Real charcoal is the first thing to understand about Les Grillades. The chicken, the lamb chops, the shish taouk, the kafta and the kabab all come off a live charcoal grill, marinated and cooked to order, and that single decision shapes everything around it — the smoke, the char, the reason a plate of grilled meat here tastes like more than its parts. This is a family-operated, fully halal Lebanese kitchen on Colonnade Road in Ottawa, built to be used more than one way: a quick hummus-and-kaake stop, a savoury weekend breakfast, a single grill plate at lunch, or a family platter big enough to feed a gathering.
The grill menu reads like a tour of the Levantine barbecue canon. Shish taouk and shish kabab arrive two skewers to a plate — marinated chicken breast on one, cubed lamb or AAA beef tenderloin on the other — beside kafta of ground lamb and beef worked with parsley, onion and spices, and lamb chops grilled three to an order. The deeper cut is Lamb Mandi: roast lamb over saffron rice, scattered with nuts, a dish that pulls the kitchen past the standard mixed-grill order into something more regional.
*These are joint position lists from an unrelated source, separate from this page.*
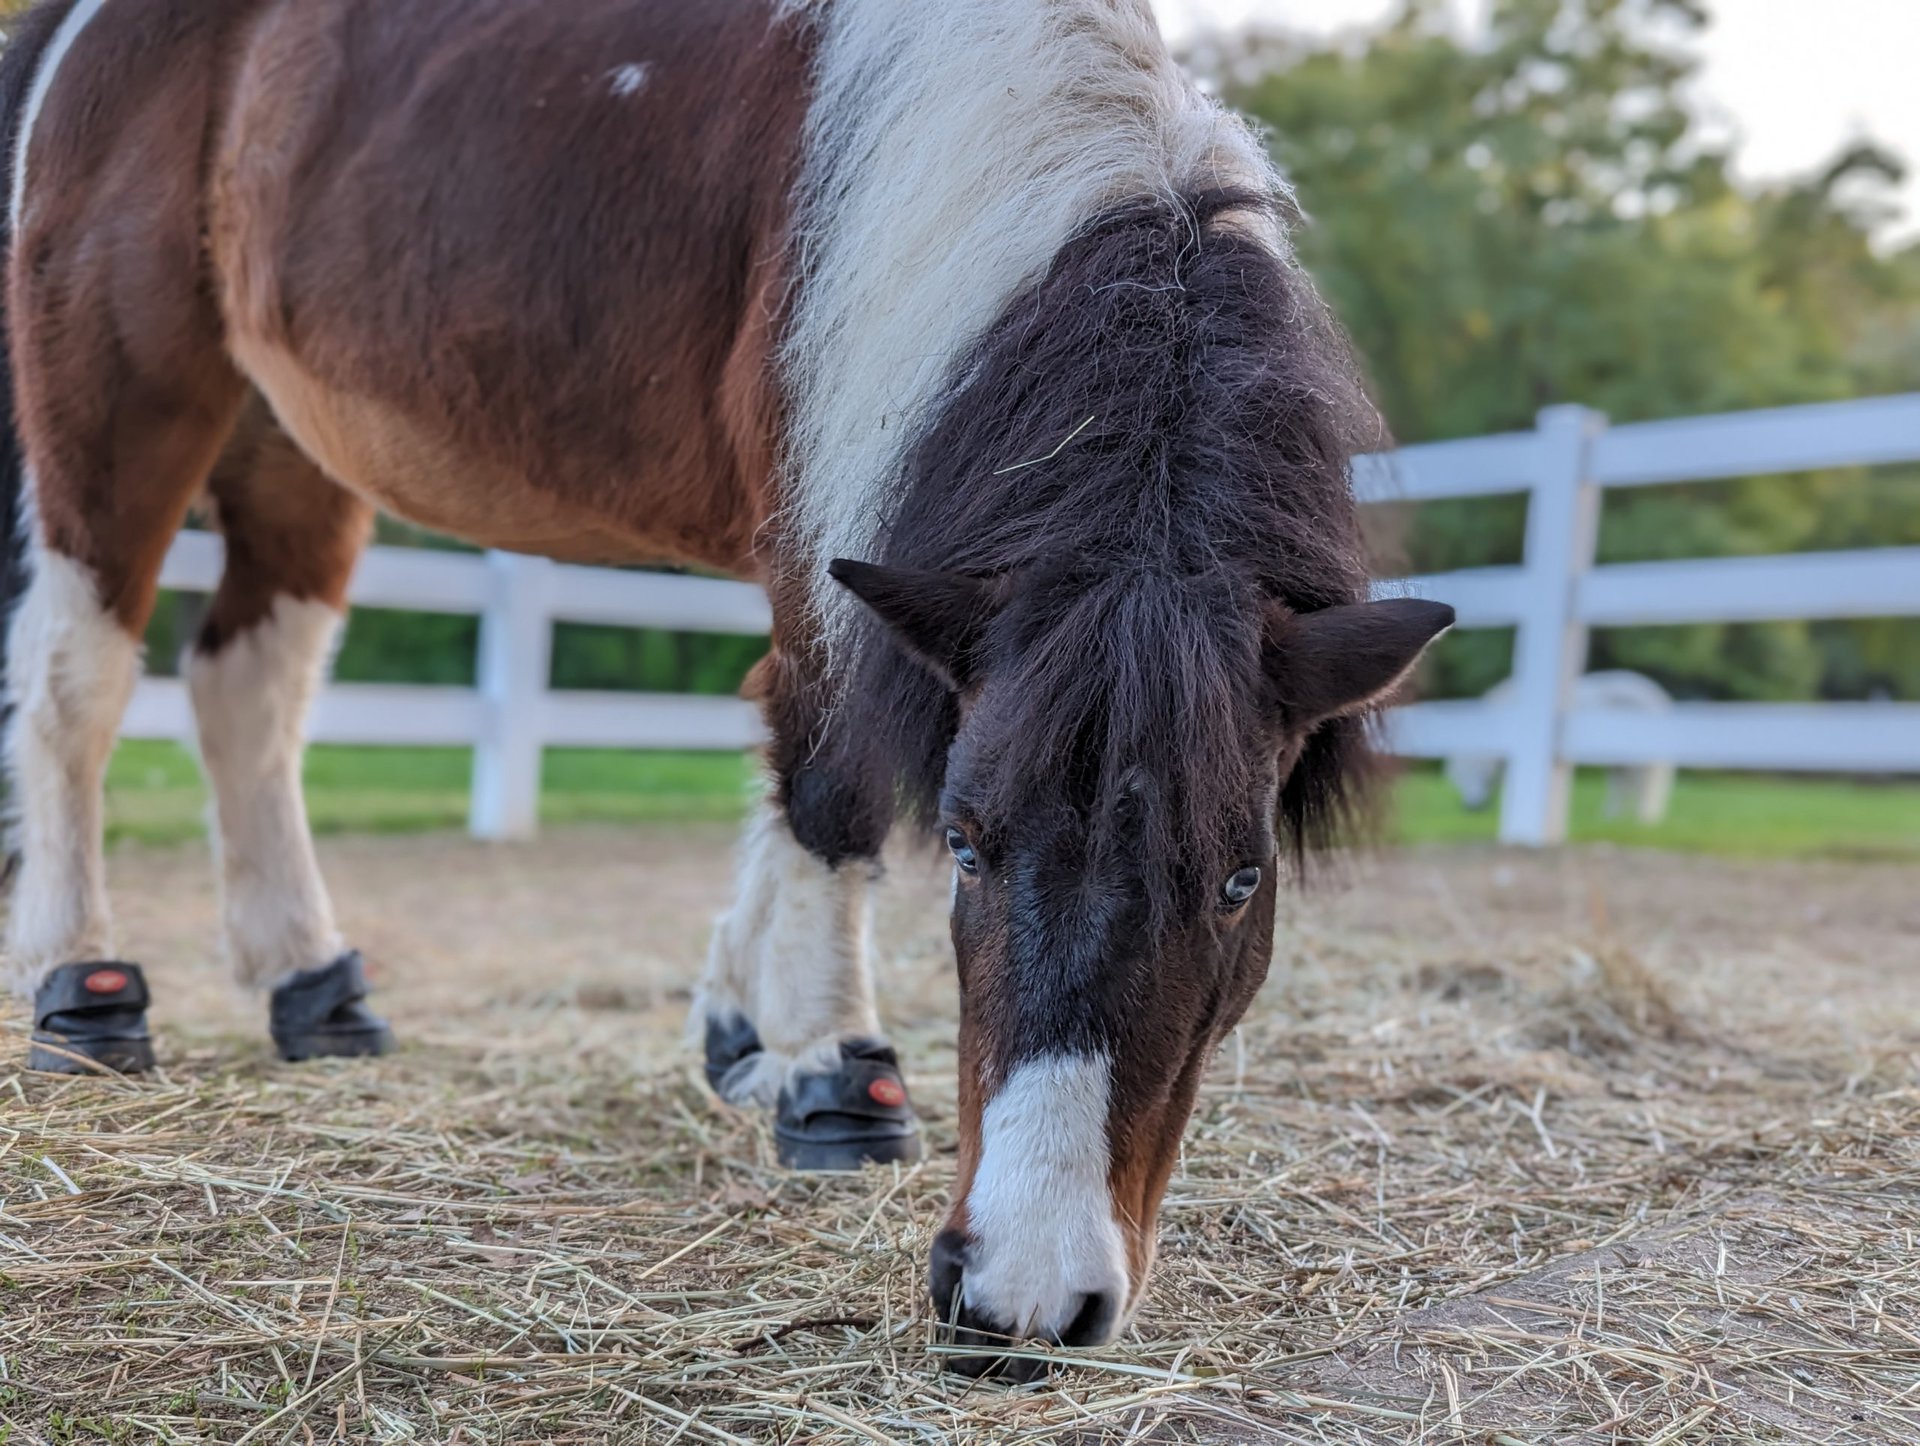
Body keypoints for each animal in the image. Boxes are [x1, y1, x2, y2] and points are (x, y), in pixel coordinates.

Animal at [0, 0, 1443, 1367]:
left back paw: (310, 981)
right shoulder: (826, 510)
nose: (1028, 1293)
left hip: (290, 439)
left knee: (248, 687)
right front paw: (835, 1071)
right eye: (967, 845)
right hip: (119, 389)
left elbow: (783, 761)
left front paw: (746, 1029)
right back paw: (84, 984)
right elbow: (827, 778)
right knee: (77, 677)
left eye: (1243, 878)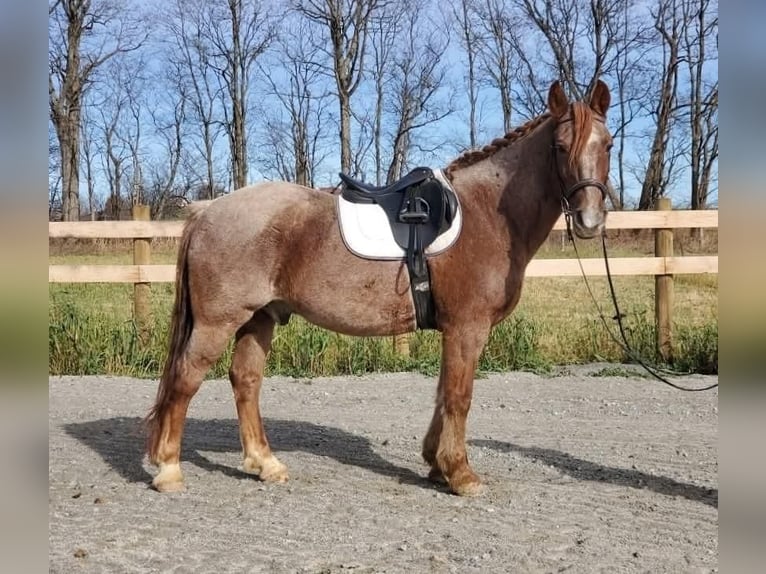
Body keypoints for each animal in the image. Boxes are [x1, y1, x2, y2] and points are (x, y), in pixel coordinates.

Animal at [147, 79, 616, 498]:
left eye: (608, 144)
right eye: (560, 147)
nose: (589, 220)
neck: (486, 212)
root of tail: (208, 211)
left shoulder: (453, 331)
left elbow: (443, 393)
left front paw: (436, 464)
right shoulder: (468, 328)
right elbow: (459, 396)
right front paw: (461, 474)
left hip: (260, 317)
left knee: (245, 380)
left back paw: (266, 464)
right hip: (218, 322)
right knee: (185, 379)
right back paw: (169, 471)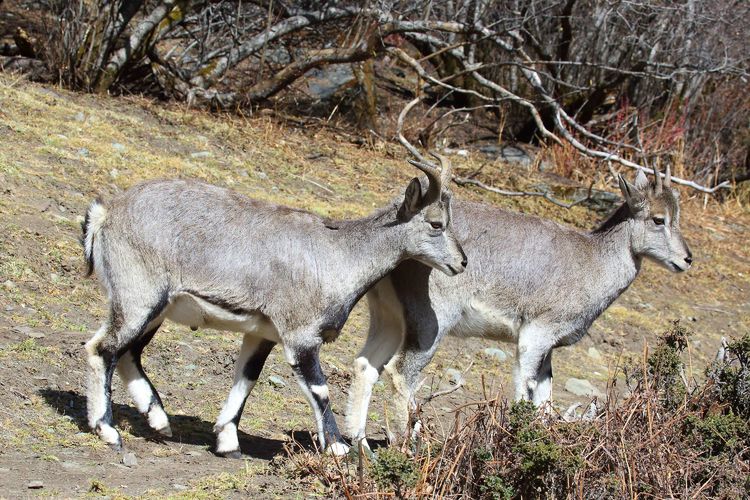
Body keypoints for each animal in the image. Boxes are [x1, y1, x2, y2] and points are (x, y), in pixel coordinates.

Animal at [83, 157, 470, 458]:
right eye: (436, 223)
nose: (462, 262)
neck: (340, 254)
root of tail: (106, 214)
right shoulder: (300, 335)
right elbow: (320, 390)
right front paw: (338, 448)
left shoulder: (263, 332)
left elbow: (246, 379)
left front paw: (227, 443)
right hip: (138, 297)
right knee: (103, 349)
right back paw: (108, 430)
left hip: (155, 309)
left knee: (129, 352)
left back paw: (159, 420)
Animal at [346, 168, 692, 446]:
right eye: (658, 219)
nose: (687, 259)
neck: (592, 263)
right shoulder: (535, 335)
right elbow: (525, 390)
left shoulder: (548, 348)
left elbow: (544, 399)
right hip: (433, 322)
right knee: (400, 373)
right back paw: (408, 444)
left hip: (390, 318)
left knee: (366, 365)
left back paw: (358, 443)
Around the meat sits a full mezze table — hummus, baba ghanouj, tabouli, the walnut-and-roasted-pepper mohammara, batata harra fried with coriander and garlic, fattoush under crisp bread. And the kaake, Lebanese street bread split and filled, runs from zaatar to halloum and mohammara to brie with fig jam and walnuts.
The breadth points to a kitchen working as a full Lebanese grill rather than a quick-service counter. The menu does not stop at the shawarma-adjacent shortlist most Ottawa diners already know; it carries kebbe nayeh, soujouk, makanek, basterma and hindbeh for anyone reading further down the page. Breakfast is the clearest tell. Fatteh, foul, balila, mousabaha, falafel, labneh and halloum give the mornings a savoury, distinctly Lebanese character — a daytime menu that stands on its own rather than eggs-and-toast with a Levantine accent, open from half past ten on Saturday and ten on Sunday.
Much of the menu is built for a table rather than a plate. The family platters scale the grill up — ten skewers of mixed barbecue, a dozen lamb chops, ten skewers of shish taouk, whole grilled boneless chicken laid over rice with salad, hummus, garlic and turnips — so four or more people can share widely instead of each ordering a single entrée. The same sturdiness makes the food travel: grilled meats, rice, dips, salads and kaake hold up for pickup and delivery in a way delicate composed plates never do. It is as easy to turn one order into a weeknight family takeout as into a sit-down spread.
The restaurant has been family-operated since it opened in 2003, and that origin still sets the register: premium Canadian meats, Lebanese spices, fresh produce, and a hospitality-first style that treats abundance as the point. There is no alcohol; the kitchen is fully halal, and the cooking leans on smoke, marinade and homestyle texture rather than anything fussy. The roast offerings make the family framing literal — whole roast lamb and whole roast chicken, ordered ahead for events and gatherings, the kind of catering a neighbourhood restaurant accumulates when it has fed the same families for years.
What holds it together is range. Les Grillades can be a charcoal plate eaten at the counter, a weekend breakfast of fatteh and falafel, a mezze spread built to share, or a ten-skewer platter carried home for a full table — and it manages each without pretending to be a different restaurant for each one. None of it depends on Colonnade Road being a destination; the south-end strip draws its crowd on the strength of the grill and the welcome, not the location. On a Sunday the same kitchen that sent out fatteh at ten is turning lamb over charcoal by dinner.